For building managers, there are additional benefits. Wireless solutions like Lutron Vive can include touchless options for hands-free adjustment of the lighting, personal control that limits the number of people interacting with a keypad, and simple reconfiguration right from a convenient iOS app. Lighting can be programmed and zoned to facilitate social distancing protocols, and then easily reconfigured with no rewiring or tearing open walls.
Wireless lighting is flexible, agile, and able to adapt quickly to support both owners and employees during these evolving and uncertain times.
Thomas Perich is Director, Channel Marketing – Electrical Wholesale for Lutron Electronics.
DiLouie: Hubbell is now offering visible light disinfection luminaires that produce conventional general illumination while focusing a portion of its emission in the 405 nm range.
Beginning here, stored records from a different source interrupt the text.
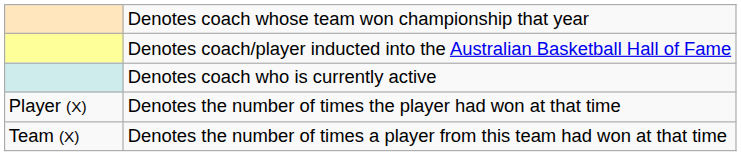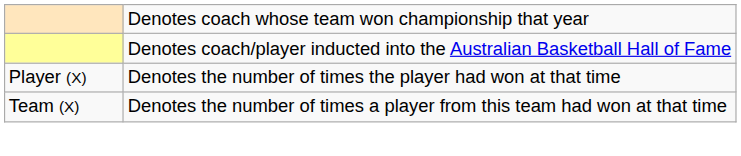- row: Denotes coach who is currently active
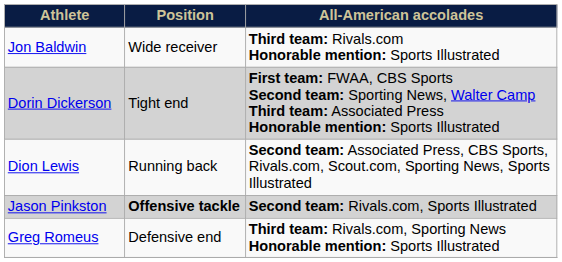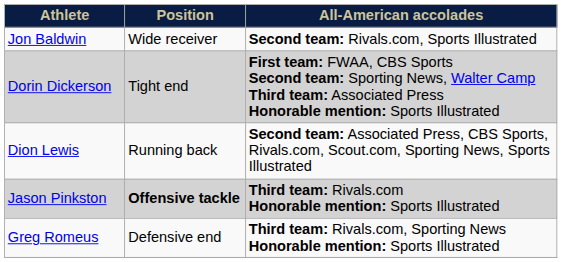Jon Baldwin | column 3: Third team: Rivals.com Honorable mention: Sports Illustrated -> Second team: Rivals.com, Sports Illustrated
Jason Pinkston | column 3: Second team: Rivals.com, Sports Illustrated -> Third team: Rivals.com Honorable mention: Sports Illustrated
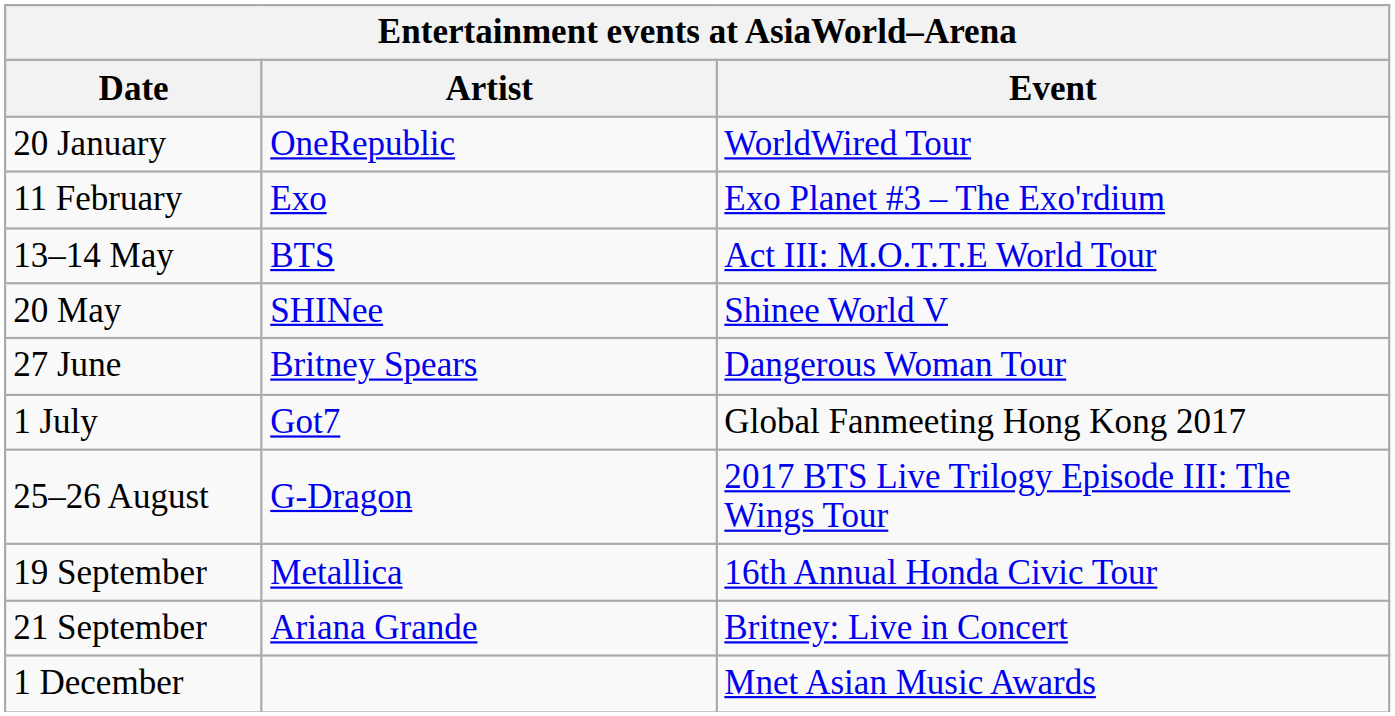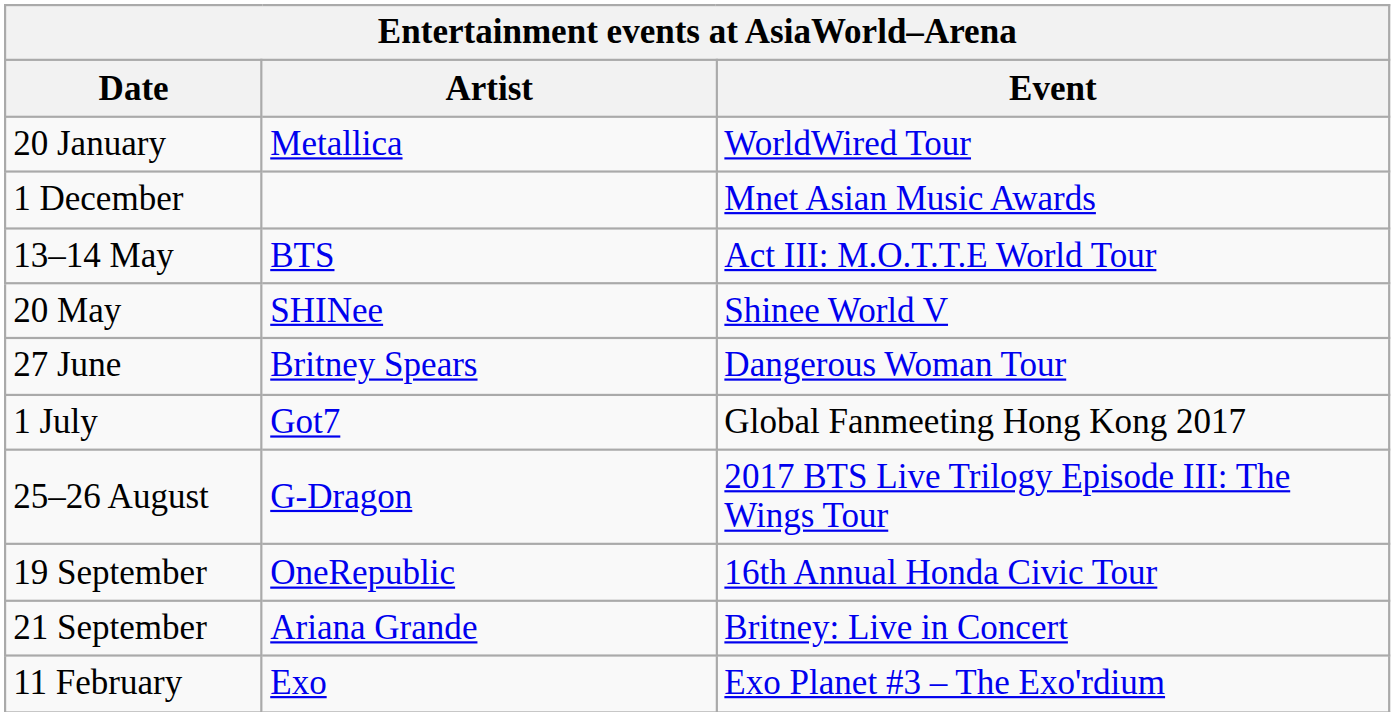20 January | Artist: OneRepublic -> Metallica
rows swapped: 11 February <-> 1 December
19 September | Artist: Metallica -> OneRepublic
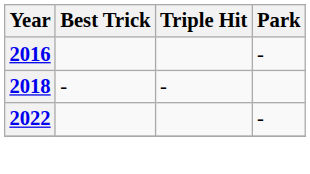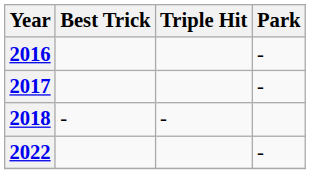+ row: 2017 | -
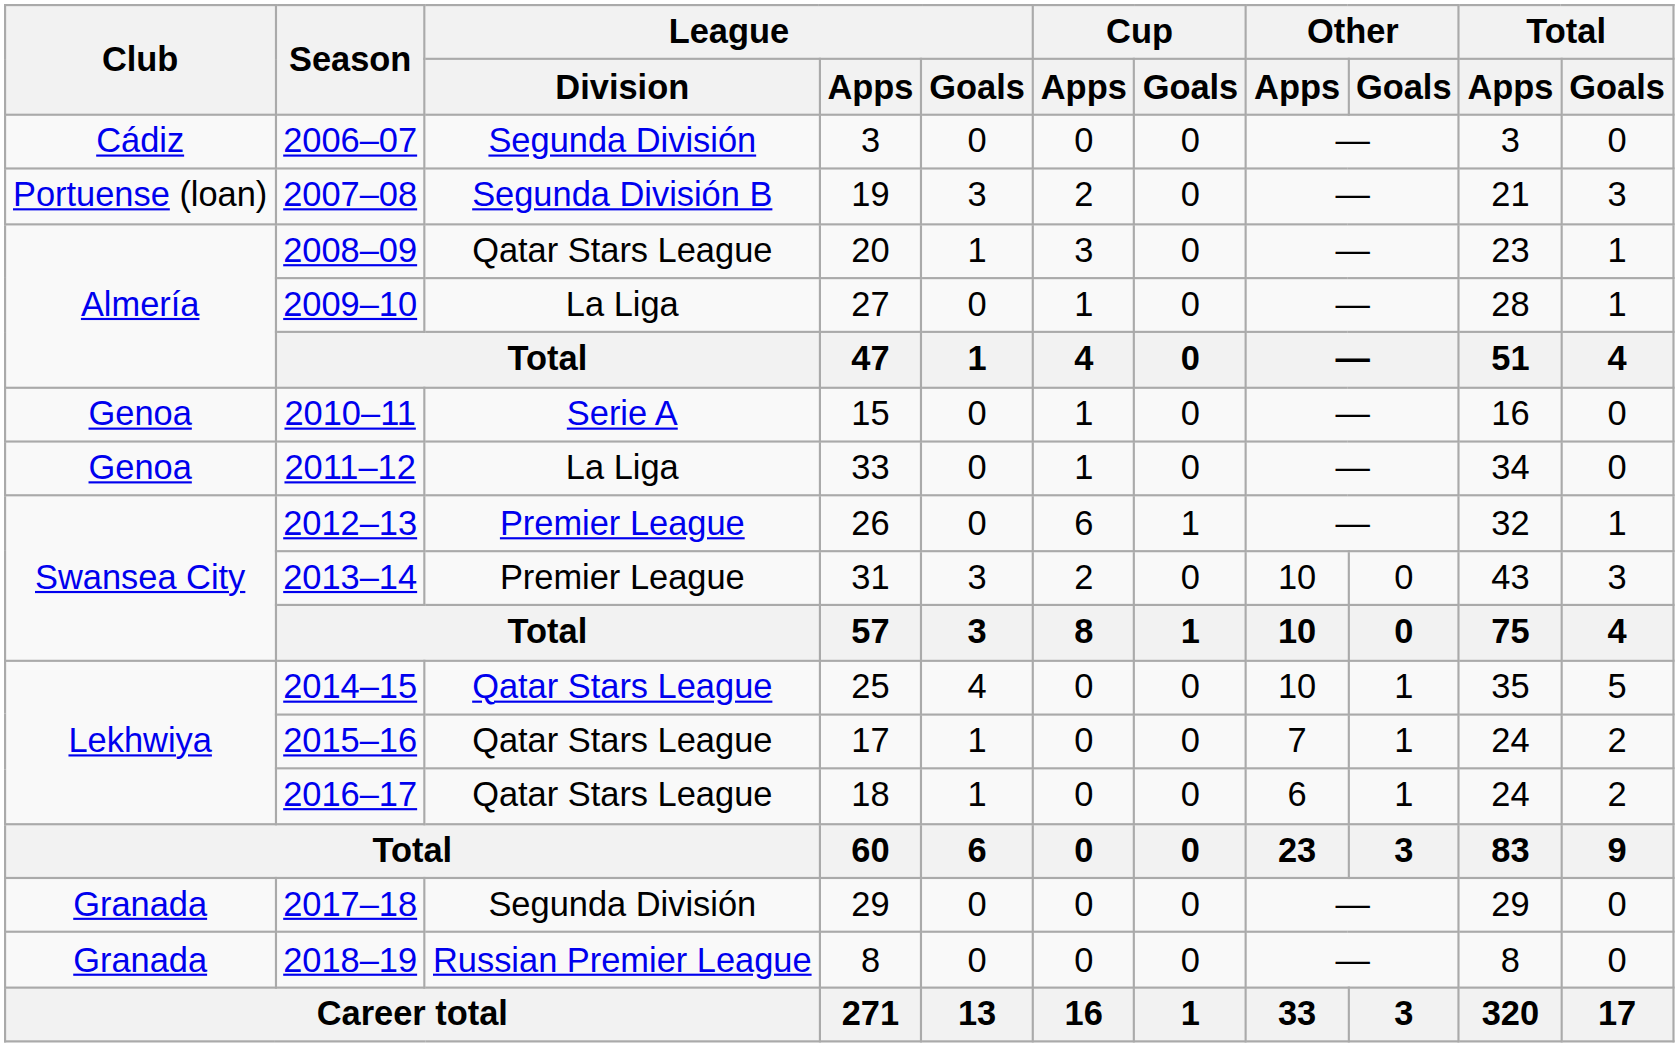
While this emission is not effective against viruses such as the coronavirus that causes COVID-19, it has been demonstrated as effective against bacteria. Do you believe the pandemic has created a heightened awareness for lighting that promotes health beyond COVID mitigation?
Jeff McClow, Hubbell Lighting: Yes. Facilities of all shapes, sizes and functionality are challenged with creating and maintaining a clean and healthy environment. It’s one of the reasons why we developed SpectraClean, which combines white and narrowband 405nm visible light to meet ambient and task lighting requirements while providing a continuous, unobtrusive disinfection option for forward-thinking facility owners and operators. For example, the U.S. food industry where there’s an estimated $77 billion economic loss incurred from recalls related to foodborne illnesses every year. While rigorous food safety practices reduce the risk associated with these illnesses, they aren’t 100 percent foolproof and foodborne illness outbreaks continue.
Jeff McClow is Product Manager for Hubbell Lighting.
DiLouie: The COVID-19 pandemic has raised awareness of the need and opportunity for building owners to provide occupants with healthier spaces. Besides potential opportunities with germicidal lighting, what other opportunities should electrical distributors be promoting to end-user customers about lighting and human health?
Kevin Poyck, Signify: Keeping employees healthy and protecting their well-being are major workplace concerns. Lighting can help us be smarter about the way we use shared office spaces, enable teams to be productive and ensure we are prepared for challenges that may arise in the future.
Electrical distributors can help guide end-user customers on the value of connected lighting systems. Building managers can use their lighting infrastructure in combination with software tools to plan and make critical spacing and operational decisions. For example, they can steer employees to uncrowded areas of their facility to comply with physical distancing requirements, while leveraging the seating data to ensure those areas are cleaned more frequently.
Beyond the current pandemic, tunable lighting is another area that can make a big difference in the health and well-being of employees. Automatically mimicking daylight patterns and adjusting our lighting’s temperature and brightness can provide visual comfort, offer productivity boosts, enhance collaboration and lead to increased employee satisfaction. Distributors can be a strategic advisor for customers, educating them on occupant wellness-based benefits beyond simply energy-savings ROI.
Kevin Poyck is CEO of the Americas for Signify.